Doch welche Folgen hat der Verlust der Google Autorenbildchen eigentlich? Kaum haben sich die Kunden an den Authorship gewöhnt und ihre Optimierungen danach ausgerichtet, wurde die Idee schon wieder abgesägt und es stellte sich unweigerlich die Frage, wie der Sympathie-Faktor einer einzelnen Person künftig aufrecht erhalten werden soll. Nutzer stellen sich die Frage, ob die Leute überhaupt noch Sympathie entwickeln können, wenn sie den Namen nicht mehr mit einem Gesicht verbinden können. Die ausbleibende Antwort führt unweigerlich zum nächsten Gedankenschritt, welcher die Frage aufwirft, ob der Autorenname von nun an eine bestimmte Länge oder eine bestimmte Anzahl an Vokalen aufweisen soll. Schließlich stehen in Bezug auf den Namen nicht mehr allzu viele Optimierungsmöglichkeiten zur Verfügung. Wer sich an dieser Stelle fragt, wie die Click-Through-Rate ab sofort möglichst hoch gehalten wird, dem möge geraten sein, dass es vor einigen Monaten ohne Authorship auch möglich war. Man müsse sich nur zurückerinnern und „alten“ Optimierungsaktionen hervorkramen und reaktivieren, oder? Falsch! Was damals war, ist heute nicht mehr aktuell. Zumindest wird dieser Eindruck vermittelt, wenn wir uns mit sinkenden Click-Through-Rates konfrontieren müssen, nur weil diese angekündigt werden. Nicht nur, dass die organische CTR sinken wird, auch die Ads werden ab sofort die Welt regieren. Oder so ähnlich?!

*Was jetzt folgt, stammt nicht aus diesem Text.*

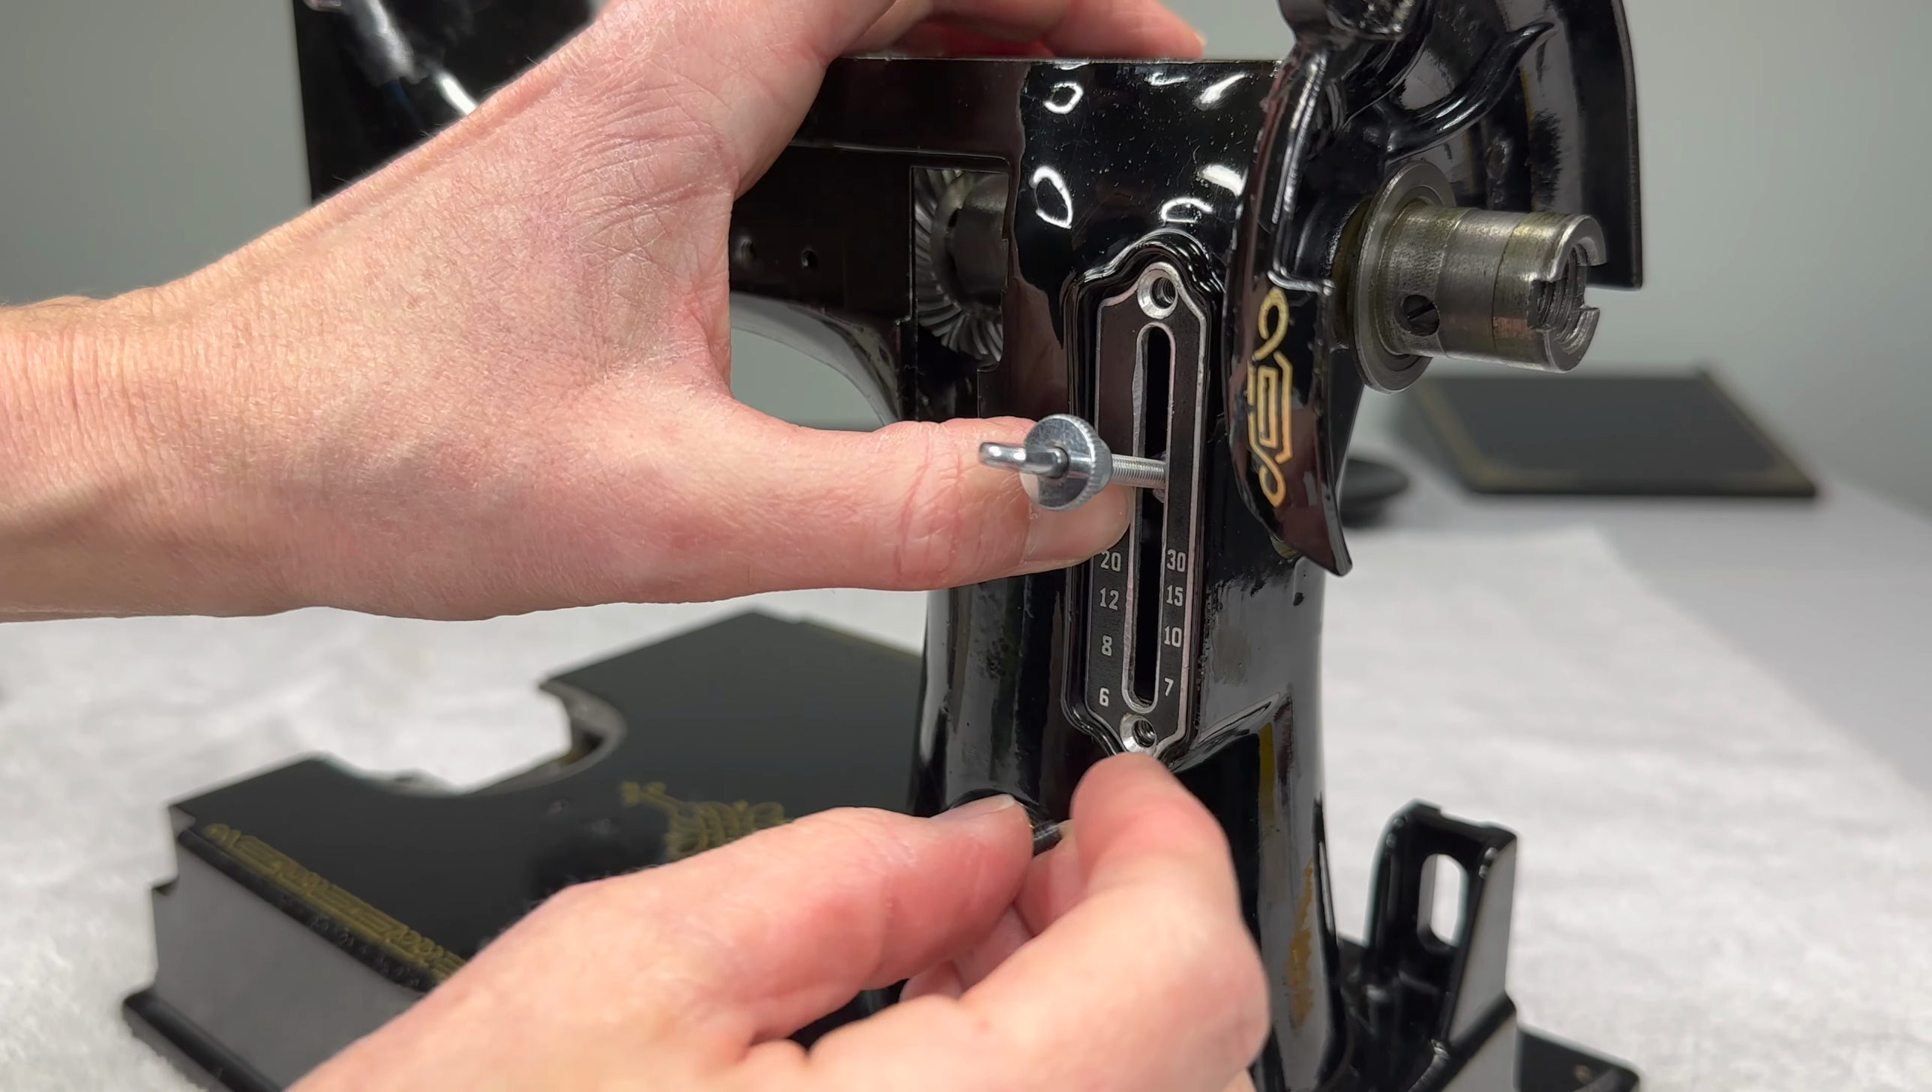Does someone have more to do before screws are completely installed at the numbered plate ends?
Yes.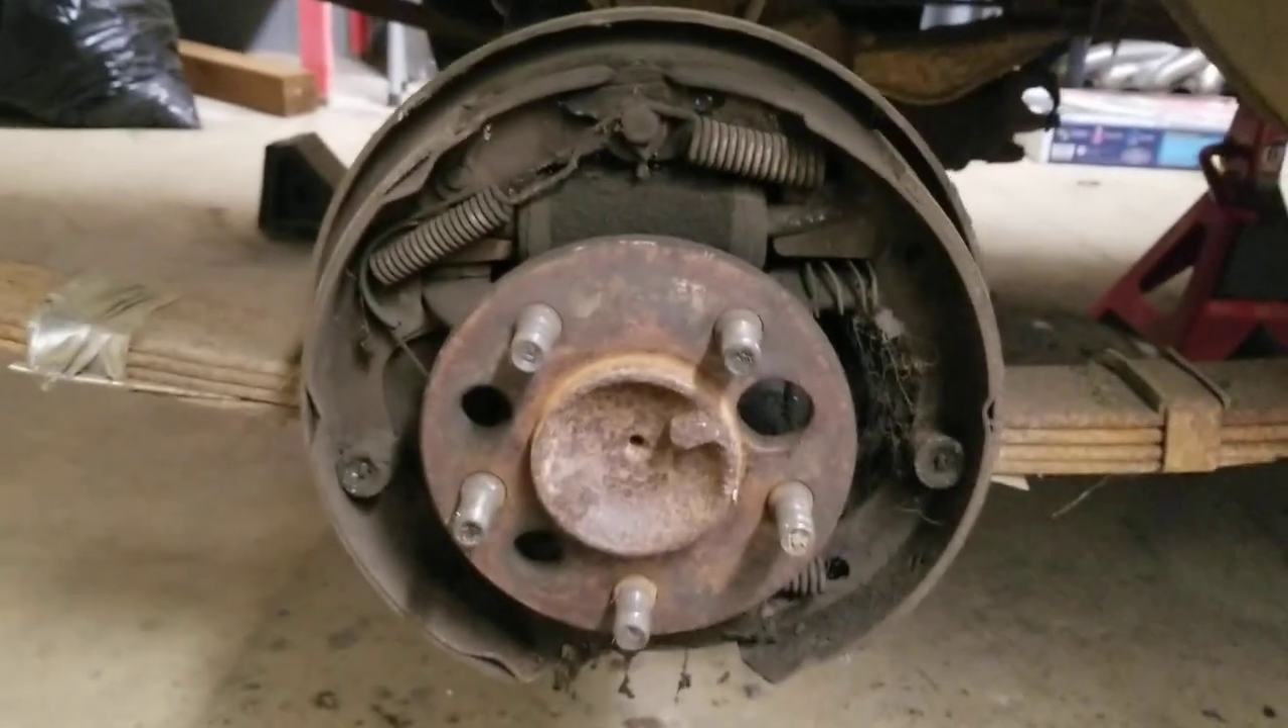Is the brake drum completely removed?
Yes.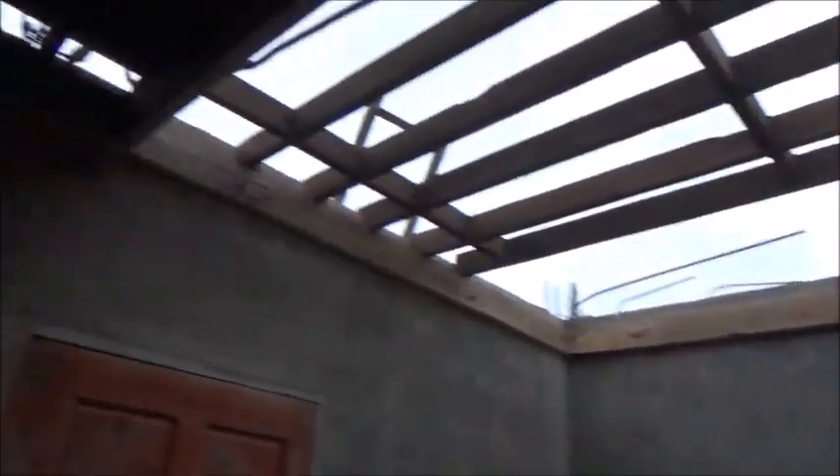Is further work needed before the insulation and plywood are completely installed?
Yes.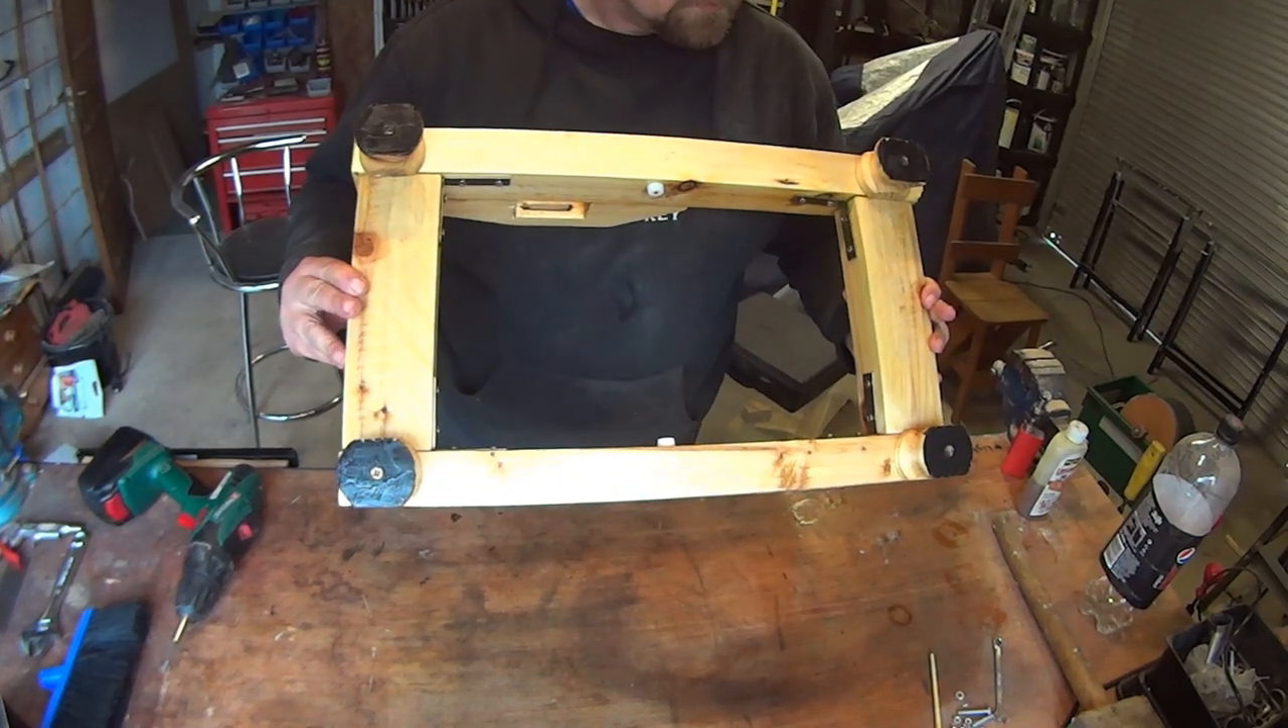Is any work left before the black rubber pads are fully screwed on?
No.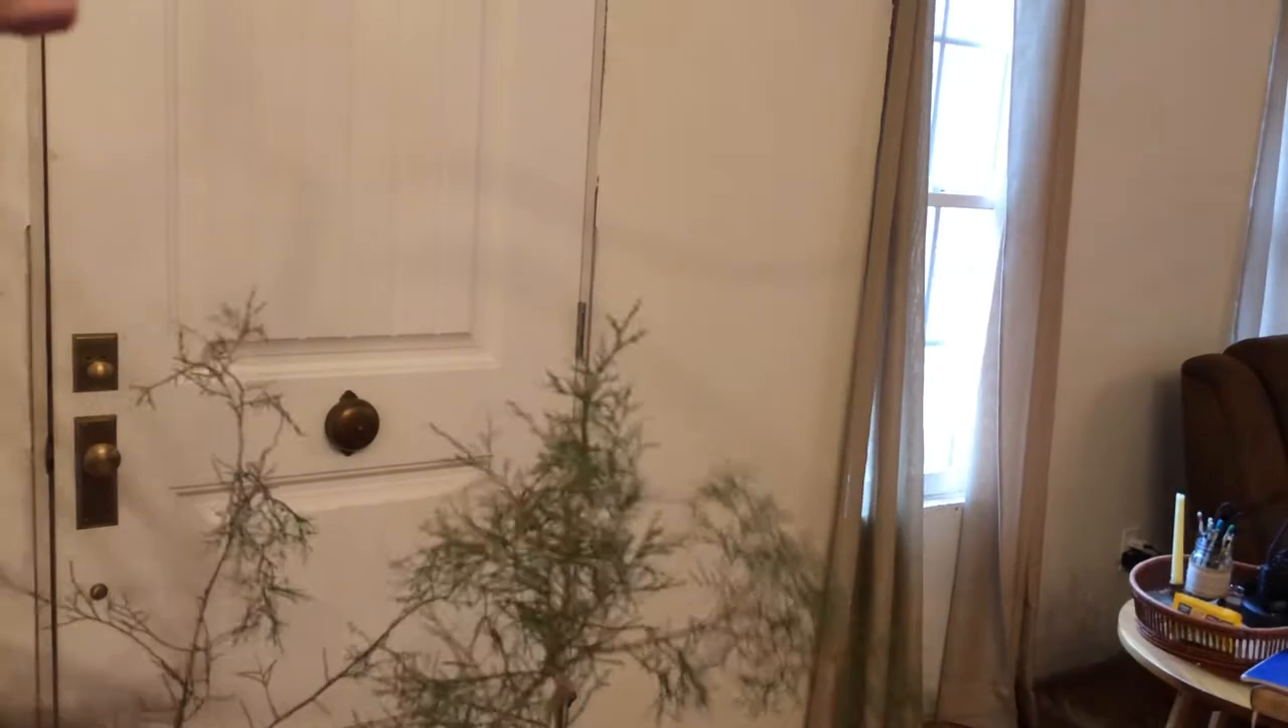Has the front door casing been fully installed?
No.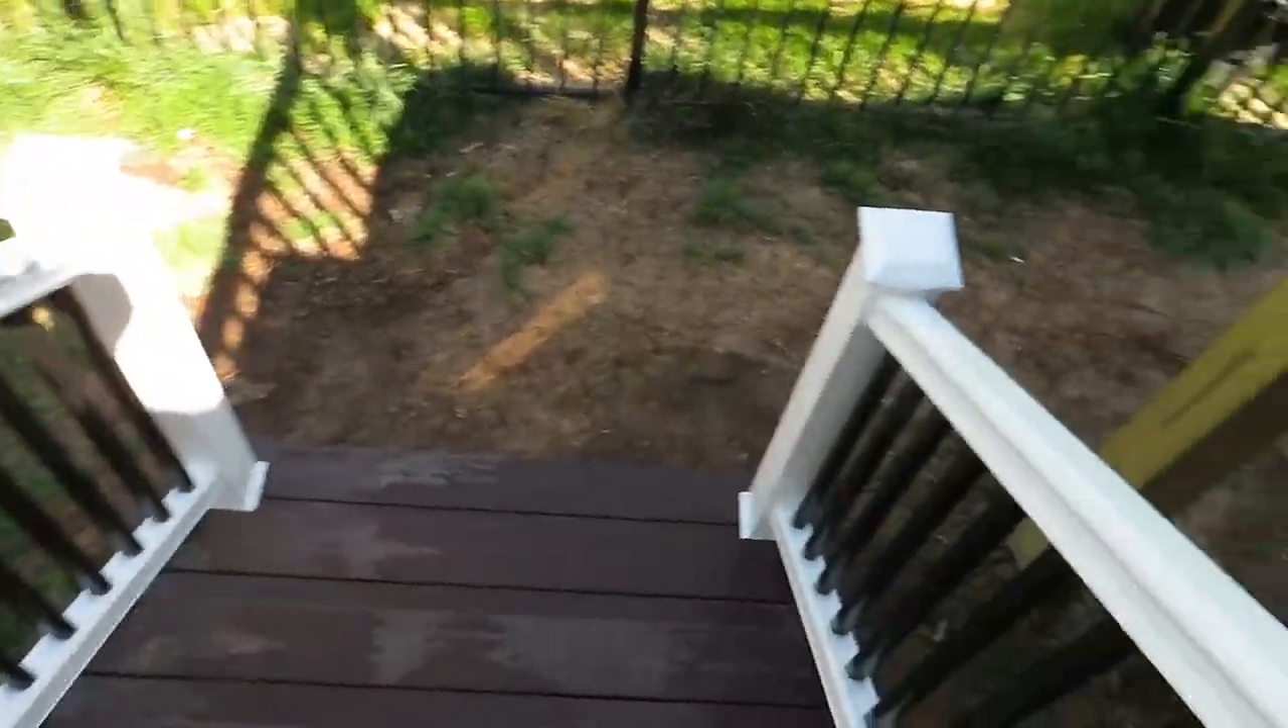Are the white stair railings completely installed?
Yes.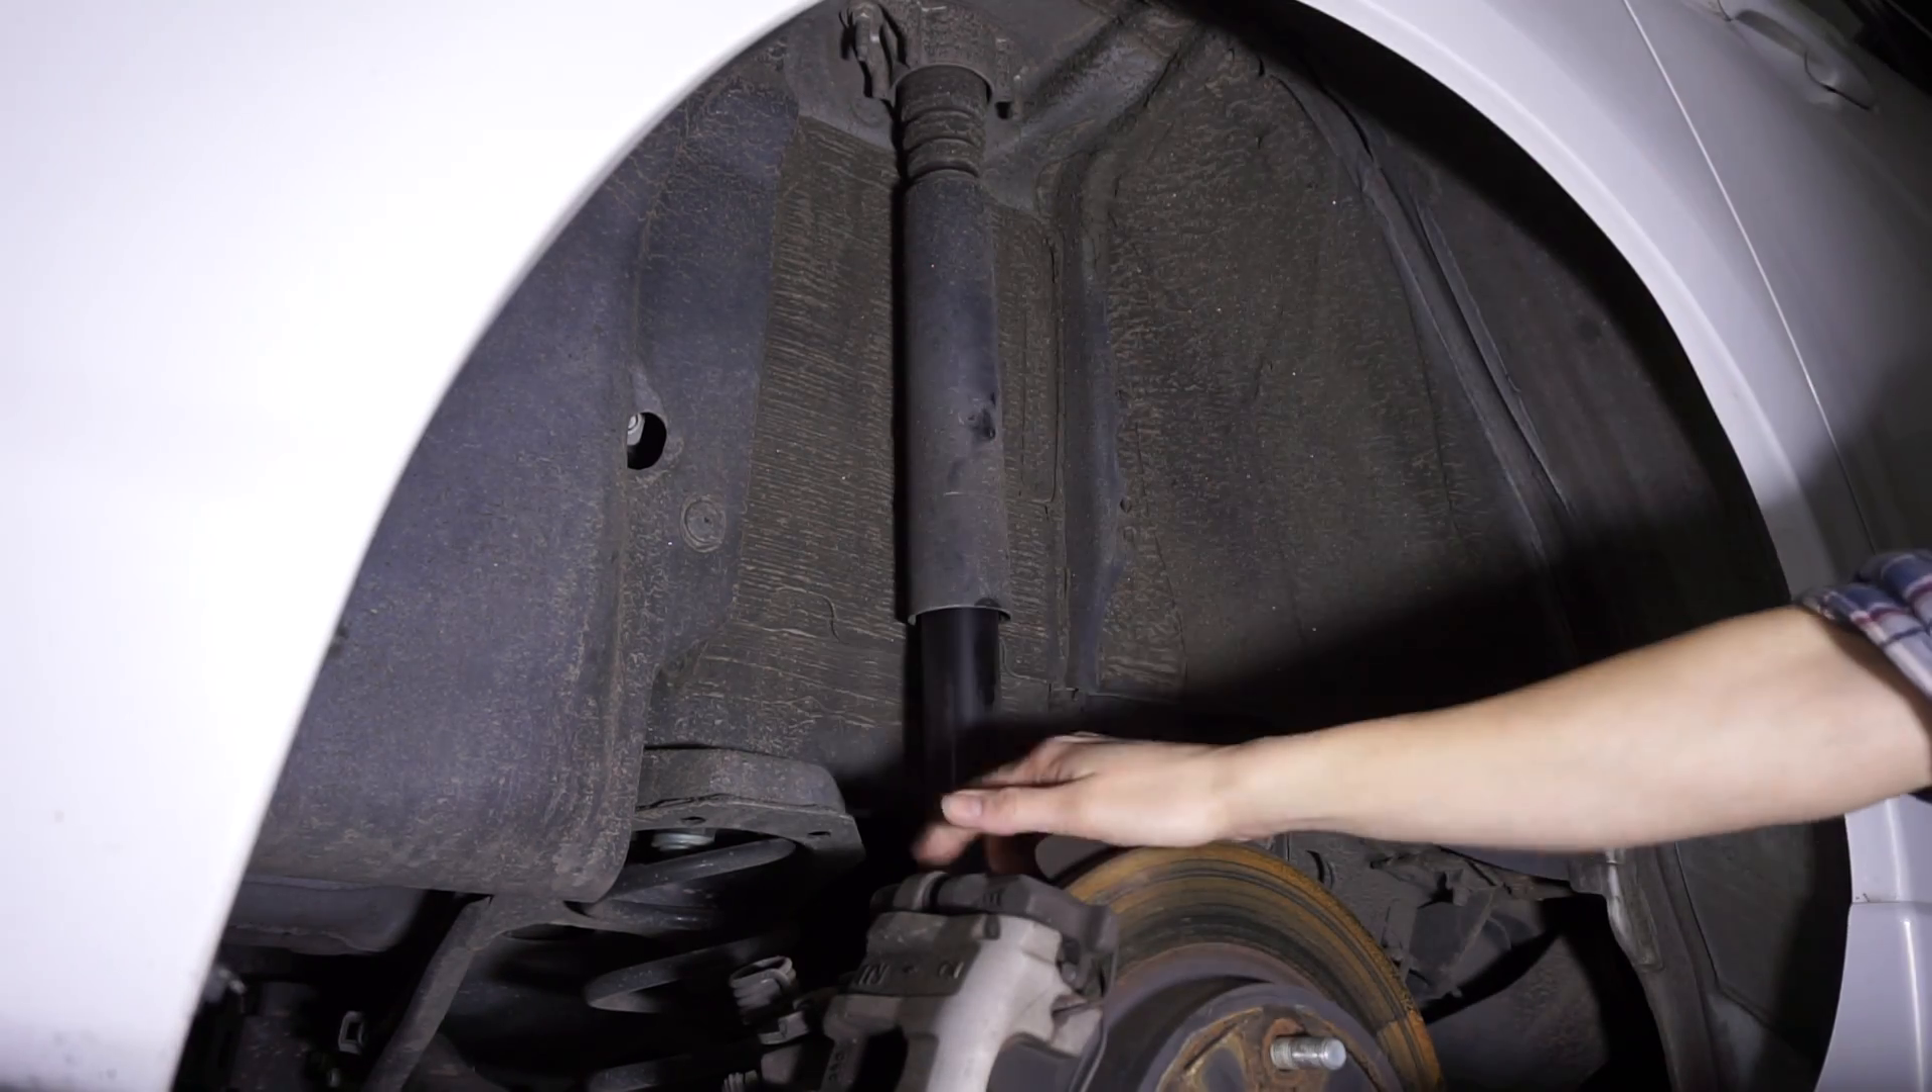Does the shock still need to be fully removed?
Yes.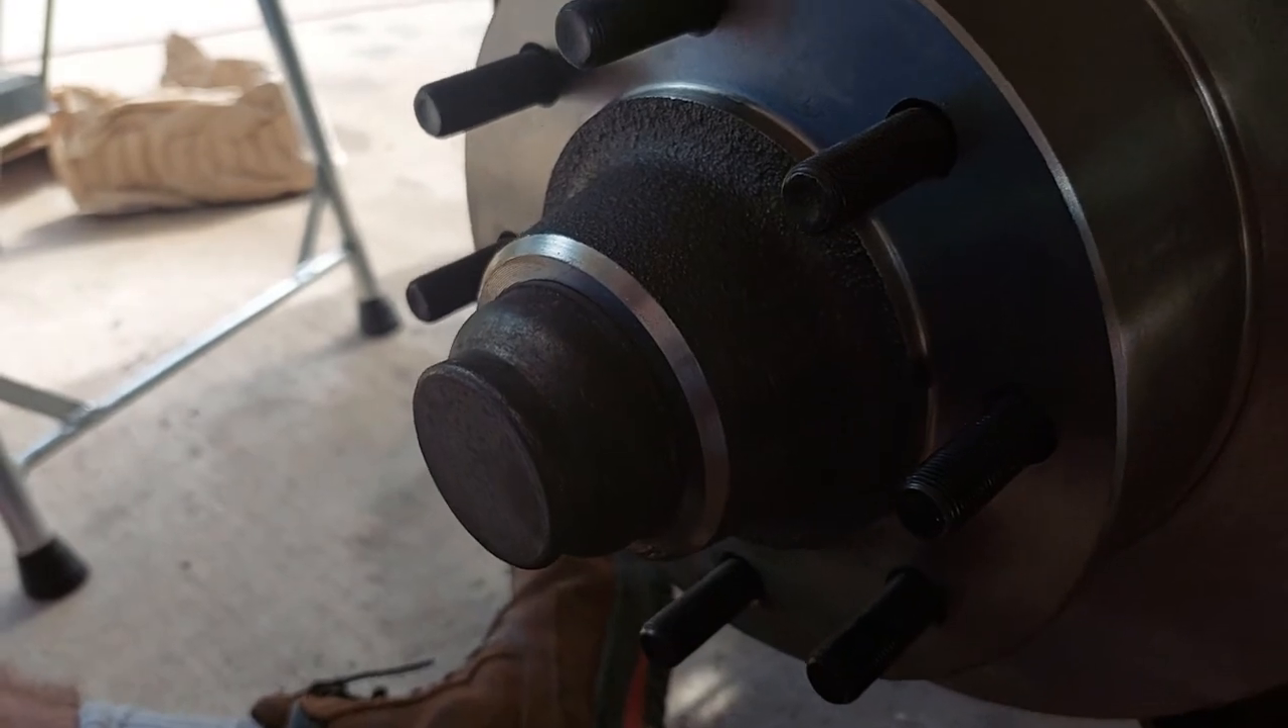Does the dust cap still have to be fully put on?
No.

Jeder Verlust hat auch seine Befürworter

Kaum zu glauben, aber an dieser Stelle werden auch andere Stimmen laut, welche tatsächlich das oben erwähnte Motto: „Back to the Basics“ anstreben. Wer hätte das gedacht? Da gibt es doch wirklich noch Menschen, welche ambitioniert sind sich auf das Wesentliche zu konzentrieren. Wer dazu noch nicht in der Lage ist und sich ein SEO-Leben ohne Avatar nicht vorstellen kann, der lässt sich eventuell mit einem trivialen Beispiel überzeugen: Der Lebenslauf hat die Eliminierung des Bewerbungsfotos auch „überlebt“. Vermutlich aus einem ganz einfachen Grund, welcher sich darauf bezieht, dass der potenzielle neue Arbeitgeber sich ausschließlich auf die Fähigkeiten des Bewerbers konzentriert und sich dabei nicht von optischen Merkmalen beeinflussen lässt. Soll heißen: Mitarbeiter werden künftig nach ihrem Können eingestellt. Das Aussehen ist sekundär zu betrachten, da es im Berufsleben darum geht, die ausgewählte Tätigkeit möglichst professionell auszuüben. Wie sich dieses Beispiel auf die fehlenden – möglicherweise ablenkenden und vielleicht sogar sexistischen – Bilder projizieren lässt, muss an dieser Stelle wohl nicht näher erklärt werden. Stattdessen ein einfacher aber ernst gemeinter Hinweis: Ein Text auf der eigenen Webseite ist immer nur so gut, wie die eingebettete Aussage. Und vermutlich gibt es kaum eine seriöse Botschaft, welche sich mit einem bezaubernden Lächeln besser transportieren lässt. Denn der gemeine Google-Nutzer sucht via Keyword noch immer nach Textinhalten und nicht nach Fotos.